[Document images with source code]
========================================
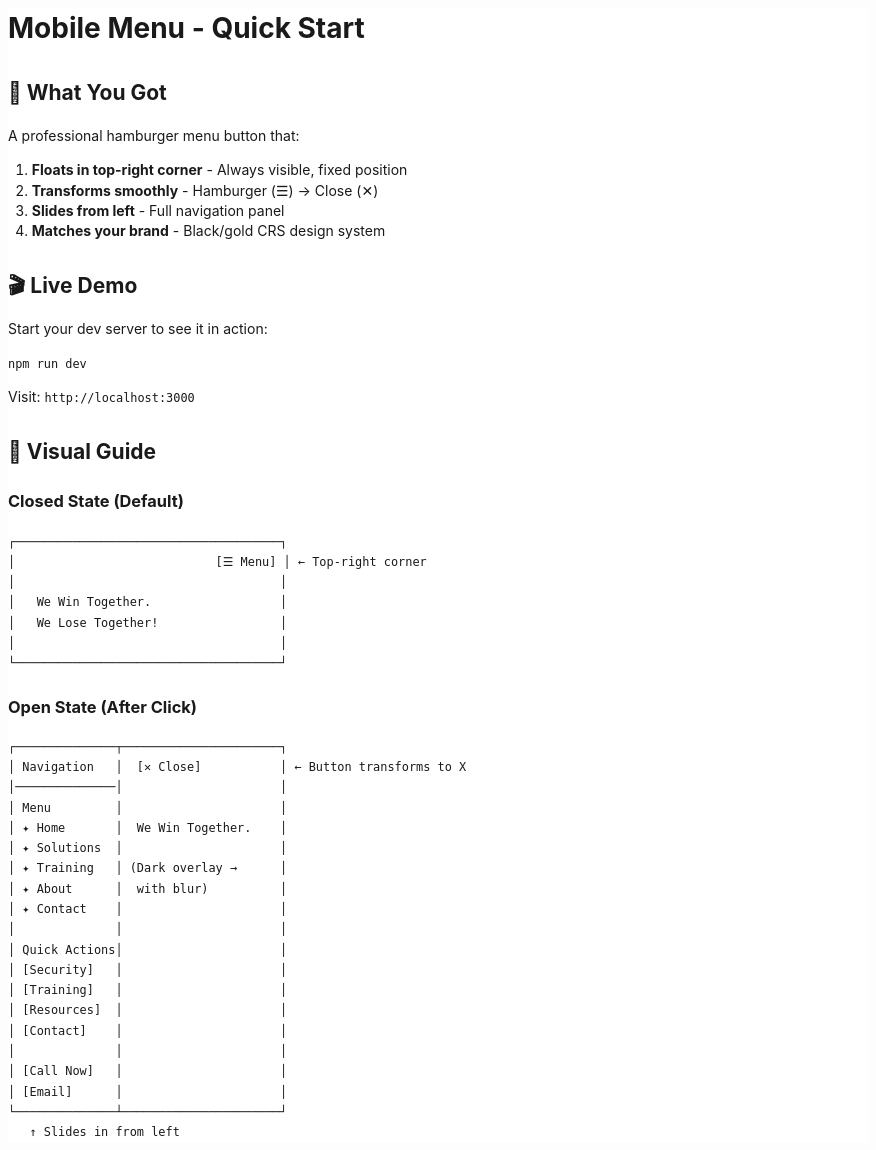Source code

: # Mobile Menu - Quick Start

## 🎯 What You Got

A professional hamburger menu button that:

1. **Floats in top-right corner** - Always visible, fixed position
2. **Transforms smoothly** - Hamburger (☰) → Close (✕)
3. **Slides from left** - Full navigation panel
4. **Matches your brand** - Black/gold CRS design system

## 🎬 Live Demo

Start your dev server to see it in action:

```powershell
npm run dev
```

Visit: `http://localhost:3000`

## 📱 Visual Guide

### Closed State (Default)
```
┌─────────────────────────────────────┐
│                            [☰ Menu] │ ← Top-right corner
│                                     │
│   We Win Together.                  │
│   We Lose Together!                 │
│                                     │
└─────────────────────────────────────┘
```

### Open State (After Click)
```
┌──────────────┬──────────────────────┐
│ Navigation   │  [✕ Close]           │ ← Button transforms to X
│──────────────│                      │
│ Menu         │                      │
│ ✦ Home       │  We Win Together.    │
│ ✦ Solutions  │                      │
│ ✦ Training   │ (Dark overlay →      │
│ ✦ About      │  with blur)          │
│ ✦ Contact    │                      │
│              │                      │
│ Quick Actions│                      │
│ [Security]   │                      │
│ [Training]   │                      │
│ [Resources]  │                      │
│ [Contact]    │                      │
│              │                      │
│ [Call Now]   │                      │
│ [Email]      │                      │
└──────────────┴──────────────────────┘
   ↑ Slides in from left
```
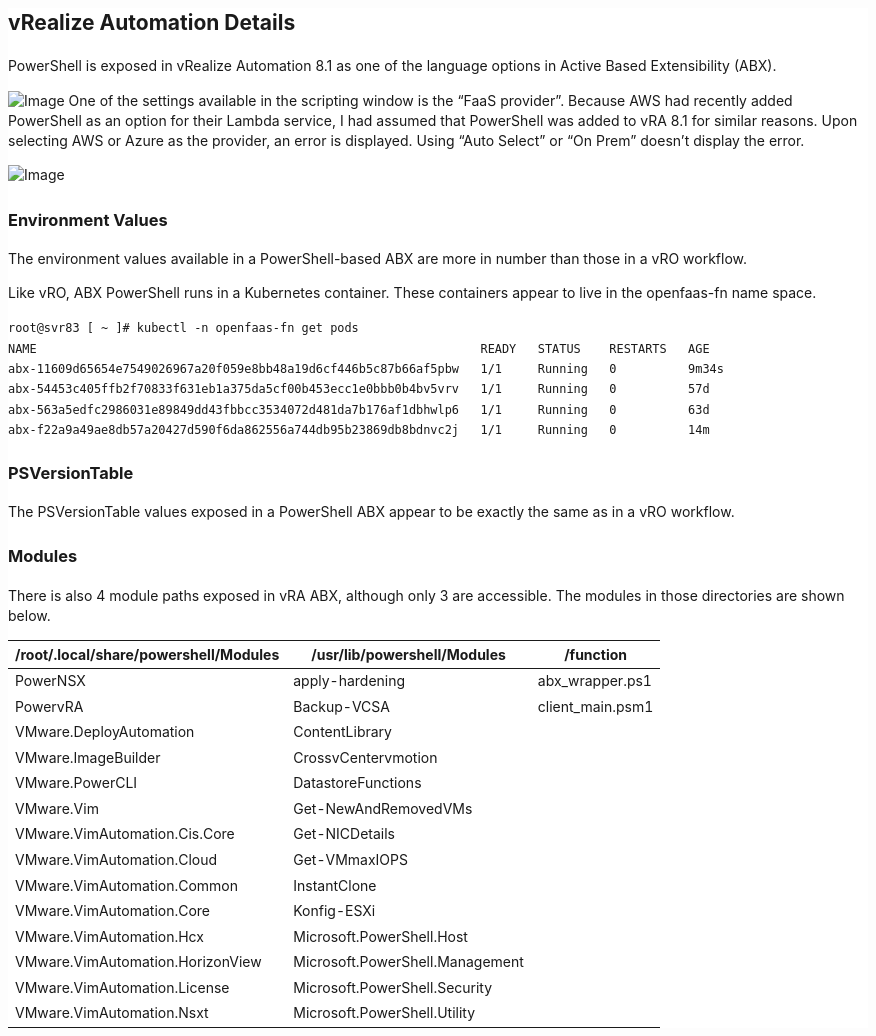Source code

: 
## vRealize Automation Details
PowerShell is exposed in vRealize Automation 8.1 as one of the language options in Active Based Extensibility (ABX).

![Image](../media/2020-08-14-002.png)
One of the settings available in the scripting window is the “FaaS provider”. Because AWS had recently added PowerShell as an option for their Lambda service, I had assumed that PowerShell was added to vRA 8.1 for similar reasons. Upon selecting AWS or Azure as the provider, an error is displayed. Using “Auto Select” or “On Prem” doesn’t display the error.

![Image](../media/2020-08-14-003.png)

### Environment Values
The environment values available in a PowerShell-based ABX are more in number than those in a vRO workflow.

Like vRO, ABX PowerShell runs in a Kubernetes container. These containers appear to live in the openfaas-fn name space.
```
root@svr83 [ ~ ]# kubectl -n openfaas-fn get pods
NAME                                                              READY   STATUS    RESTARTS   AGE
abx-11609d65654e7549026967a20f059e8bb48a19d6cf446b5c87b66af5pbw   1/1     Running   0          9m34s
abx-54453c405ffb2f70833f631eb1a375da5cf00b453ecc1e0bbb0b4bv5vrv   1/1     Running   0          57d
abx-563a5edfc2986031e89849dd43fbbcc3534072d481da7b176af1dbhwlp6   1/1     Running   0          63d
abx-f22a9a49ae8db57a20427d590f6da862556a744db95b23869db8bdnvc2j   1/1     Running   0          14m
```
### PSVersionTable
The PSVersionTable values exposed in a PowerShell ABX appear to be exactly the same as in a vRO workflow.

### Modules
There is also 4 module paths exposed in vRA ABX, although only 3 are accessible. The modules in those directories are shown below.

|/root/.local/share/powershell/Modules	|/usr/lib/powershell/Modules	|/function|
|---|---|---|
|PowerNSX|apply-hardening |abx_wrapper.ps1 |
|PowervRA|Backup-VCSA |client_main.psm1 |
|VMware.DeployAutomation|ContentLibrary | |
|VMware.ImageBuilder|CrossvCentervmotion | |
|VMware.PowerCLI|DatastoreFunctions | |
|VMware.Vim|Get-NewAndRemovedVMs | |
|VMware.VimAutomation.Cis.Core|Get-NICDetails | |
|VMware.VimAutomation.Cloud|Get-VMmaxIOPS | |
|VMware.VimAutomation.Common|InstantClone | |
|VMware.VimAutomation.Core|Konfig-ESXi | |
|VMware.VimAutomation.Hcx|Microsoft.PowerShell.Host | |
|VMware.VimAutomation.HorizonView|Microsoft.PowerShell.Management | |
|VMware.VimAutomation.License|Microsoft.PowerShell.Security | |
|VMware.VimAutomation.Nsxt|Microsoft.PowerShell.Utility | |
========================================
What you are asked to do
Copy out the data above exactly, except the pictures.

Exercise solution
Source code

: # Mobile Menu - Quick Start

## 🎯 What You Got

A professional hamburger menu button that:

1. **Floats in top-right corner** - Always visible, fixed position
2. **Transforms smoothly** - Hamburger (☰) → Close (✕)
3. **Slides from left** - Full navigation panel
4. **Matches your brand** - Black/gold CRS design system

## 🎬 Live Demo

Start your dev server to see it in action:

```powershell
npm run dev
```

Visit: `http://localhost:3000`

## 📱 Visual Guide

### Closed State (Default)
```
┌─────────────────────────────────────┐
│                            [☰ Menu] │ ← Top-right corner
│                                     │
│   We Win Together.                  │
│   We Lose Together!                 │
│                                     │
└─────────────────────────────────────┘
```

### Open State (After Click)
```
┌──────────────┬──────────────────────┐
│ Navigation   │  [✕ Close]           │ ← Button transforms to X
│──────────────│                      │
│ Menu         │                      │
│ ✦ Home       │  We Win Together.    │
│ ✦ Solutions  │                      │
│ ✦ Training   │ (Dark overlay →      │
│ ✦ About      │  with blur)          │
│ ✦ Contact    │                      │
│              │                      │
│ Quick Actions│                      │
│ [Security]   │                      │
│ [Training]   │                      │
│ [Resources]  │                      │
│ [Contact]    │                      │
│              │                      │
│ [Call Now]   │                      │
│ [Email]      │                      │
└──────────────┴──────────────────────┘
   ↑ Slides in from left
```
Source code

: 
## vRealize Automation Details
PowerShell is exposed in vRealize Automation 8.1 as one of the language options in Active Based Extensibility (ABX).

![Image](../media/2020-08-14-002.png)
One of the settings available in the scripting window is the “FaaS provider”. Because AWS had recently added PowerShell as an option for their Lambda service, I had assumed that PowerShell was added to vRA 8.1 for similar reasons. Upon selecting AWS or Azure as the provider, an error is displayed. Using “Auto Select” or “On Prem” doesn’t display the error.

![Image](../media/2020-08-14-003.png)

### Environment Values
The environment values available in a PowerShell-based ABX are more in number than those in a vRO workflow.

Like vRO, ABX PowerShell runs in a Kubernetes container. These containers appear to live in the openfaas-fn name space.
```
root@svr83 [ ~ ]# kubectl -n openfaas-fn get pods
NAME                                                              READY   STATUS    RESTARTS   AGE
abx-11609d65654e7549026967a20f059e8bb48a19d6cf446b5c87b66af5pbw   1/1     Running   0          9m34s
abx-54453c405ffb2f70833f631eb1a375da5cf00b453ecc1e0bbb0b4bv5vrv   1/1     Running   0          57d
abx-563a5edfc2986031e89849dd43fbbcc3534072d481da7b176af1dbhwlp6   1/1     Running   0          63d
abx-f22a9a49ae8db57a20427d590f6da862556a744db95b23869db8bdnvc2j   1/1     Running   0          14m
```
### PSVersionTable
The PSVersionTable values exposed in a PowerShell ABX appear to be exactly the same as in a vRO workflow.

### Modules
There is also 4 module paths exposed in vRA ABX, although only 3 are accessible. The modules in those directories are shown below.

|/root/.local/share/powershell/Modules	|/usr/lib/powershell/Modules	|/function|
|---|---|---|
|PowerNSX|apply-hardening |abx_wrapper.ps1 |
|PowervRA|Backup-VCSA |client_main.psm1 |
|VMware.DeployAutomation|ContentLibrary | |
|VMware.ImageBuilder|CrossvCentervmotion | |
|VMware.PowerCLI|DatastoreFunctions | |
|VMware.Vim|Get-NewAndRemovedVMs | |
|VMware.VimAutomation.Cis.Core|Get-NICDetails | |
|VMware.VimAutomation.Cloud|Get-VMmaxIOPS | |
|VMware.VimAutomation.Common|InstantClone | |
|VMware.VimAutomation.Core|Konfig-ESXi | |
|VMware.VimAutomation.Hcx|Microsoft.PowerShell.Host | |
|VMware.VimAutomation.HorizonView|Microsoft.PowerShell.Management | |
|VMware.VimAutomation.License|Microsoft.PowerShell.Security | |
|VMware.VimAutomation.Nsxt|Microsoft.PowerShell.Utility | |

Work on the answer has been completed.